By Laurent Denize, Co-Cio and Brice Prunas, artificial intelligence manager at ODDO BHF AM
2022 can already be described as an annus horribilis for the global tech sector, after several years of relentless performance. Each segment of the industry has gone through a long and throbbing downward phase in 2022 that ended in violent retreat. First, Chinese technology stocks. Then, Semiconductors followed by GAFAM. And finally, the Software segment which collapsed on 4 November 2022.
This historic decline is part of a broader sector rotation movement. Flows are moving out of tech (and in particular GAFAM) into two types of sectors:
- Cyclicals (Energy, Financials and Industrials)
- Defensive: sectors with relatively stable earnings expectations during a recession (Pharmaceuticals and Food)
The question now, is whether we are facing a long cycle of underperformance or whether tech stocks are becoming attractive again. We see reasons to be more constructive from now on:
- The segments that capitulated first (Chinese tech and Semiconductors) are rebounding
- Some semiconductor companies have already revised their forecasts three times and are now presenting a more de-risked level of expectations
- Valuations have returned to attractive levels for long-term investors. For example, it is not uncommon to find companies with double-digit growth rates along with valuations close to those of the Telecoms sector
- The sector’s fundamentals remain excellent and there are no leading indicators that the semiconductor super-cycle is about to turn around.
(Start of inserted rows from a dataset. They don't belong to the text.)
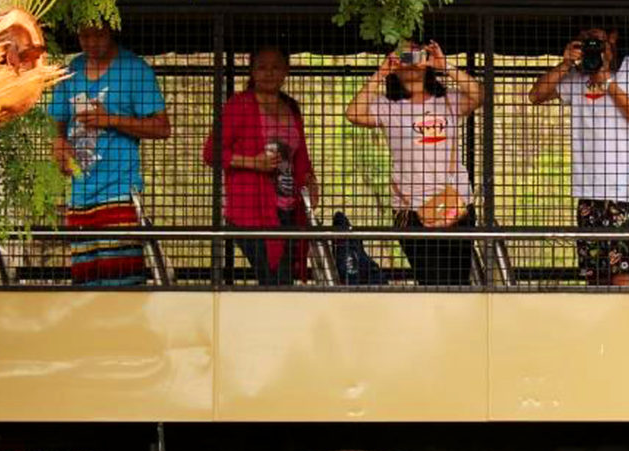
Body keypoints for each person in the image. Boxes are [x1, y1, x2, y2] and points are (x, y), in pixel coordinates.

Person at [346, 40, 483, 286]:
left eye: (415, 54)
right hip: (412, 209)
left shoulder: (449, 101)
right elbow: (354, 113)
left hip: (455, 202)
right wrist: (381, 73)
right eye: (402, 55)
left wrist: (445, 65)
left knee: (459, 282)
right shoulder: (387, 106)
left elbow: (479, 95)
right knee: (431, 282)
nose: (409, 60)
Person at [47, 23, 171, 286]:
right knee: (85, 284)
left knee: (121, 283)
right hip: (79, 195)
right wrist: (58, 142)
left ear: (112, 30)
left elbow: (162, 127)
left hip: (119, 193)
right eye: (84, 35)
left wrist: (111, 119)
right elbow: (56, 120)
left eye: (98, 35)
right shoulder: (72, 70)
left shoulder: (134, 69)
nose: (91, 42)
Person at [529, 28, 629, 286]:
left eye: (596, 40)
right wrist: (565, 64)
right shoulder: (576, 74)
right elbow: (536, 95)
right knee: (594, 275)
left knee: (623, 273)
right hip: (587, 190)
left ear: (613, 37)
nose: (592, 46)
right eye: (586, 41)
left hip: (623, 192)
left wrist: (607, 81)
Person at [203, 45, 320, 285]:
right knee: (274, 278)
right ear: (252, 72)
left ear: (286, 71)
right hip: (250, 210)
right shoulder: (240, 105)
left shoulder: (291, 107)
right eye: (262, 67)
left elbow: (302, 156)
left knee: (284, 277)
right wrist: (253, 162)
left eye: (276, 67)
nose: (269, 73)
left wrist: (310, 181)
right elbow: (210, 152)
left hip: (288, 207)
In the long-term, tech stocks remain attractive. The main question is about when we should reposition. To answer that, several prior questions need to be addressed first:
How high will US interest rates go?
The Fed is adapting its strategy by reducing the magnitude of future rate hikes while remaining adamant to raise the terminal rate ever higher. It is therefore data-dependent, in particular on how the labour market will perform, a key parameter to avoid a price-wage spiral. However, we believe a pivot of the Fed has begun and that most of the monetary tightening is behind us. The Fed will want to measure the impact of its monetary policy on the economy and is rightly concerned about a possible dip in the housing market. The rise in short rates is certainly not over, but the rise in long-term rates may well be…Our scenario: stabilisation of long-term rates.
Should we expect further downward revisions to the 2023 earnings?
We think so because analysts’ forecasts lag during recessions and some companies tend to model in their guidance only the level of deterioration already experienced (and not the one yet to come). Our scenario: a decline in EPS at this point in the cycle.
Is further multiple compression to be expected?
We do not think so. On the contrary, future disappointments will be offset by an expansion of valuation multiples; this is what previous crises exists have shown, especially if rates stabilise and even more so if they fall. Our scenario: No multiple compression with stable rates and normalisation of the supply shock.
Have we witnessed the beginning of the end of GAFAM (Google, Amazon, Facebook, Apple and Microsoft)?
The index market cap weight of these 5 companies is so large (around 25 % of the S&P) that an “idiosyncratic” analysis of these stocks must be carried out. The history of the tech sector is made up of the rise and fall of big names that end up being disrupted and replaced by new generation, more innovative players. The considerable loss of value of these five stocks in October and November could lead us down this path. Yet, we will not be drawing such a conclusion.
We remain very constructive on Microsoft for its ability to grow sustainably on key segments such as Teams, Cybersecurity, or the Power Platform. We also remain positive on Google for the resilience of its core business and its investments in AI (Waymo, Calico, Verily). This is less the case for other companies whose EPS outlooks have recently been divided by 4, with the outlook for advertising revenues in particular revised downwards. Apple’s Smartphone segment is also turning negative and will impact the valuation of the stock, according to our analysis.
Our scenario: a natural selection will happen and break the “GAFAM” theme.
Can we expect the US-China tech war to ease?
We do not think so. The interests around artificial intelligence, the interweaving of supply chains in semiconductors and hardware, and therefore Taiwan, are too antagonistic to hope for a halt or a slowdown in the pace of restrictions.Our scenario: a status quo would be the most optimistic scenario.
Should we expect other tech areas to break down as well?
Infrastructure software such as ERP (SAP, Oracle, Workday) is clearly at risk if the recession intensifies, as is a larger share of semiconductors that service the manufacturing sector.
Our scenario: in this context, we recommend favouring sectors that have already collapsed In conclusion, which catalysts will fuel a recovery in the sector?
- A pause in rate hikes
- An end to earnings downgrades (some segments are even recovering six to nine months before the earnings low)
- The resumption of the M&A cycle
- The arrival of opportunistic and activist investors in undervalued stocks
If these criteria were met (we are getting close), we would focus first on emerging market technology, then on semiconductors, and finally on software. In other words, the end of China’s zero-covid policy could be the catalyst for a shift to “risk-on” mode in the portfolio, which would undoubtedly benefit the technology sector.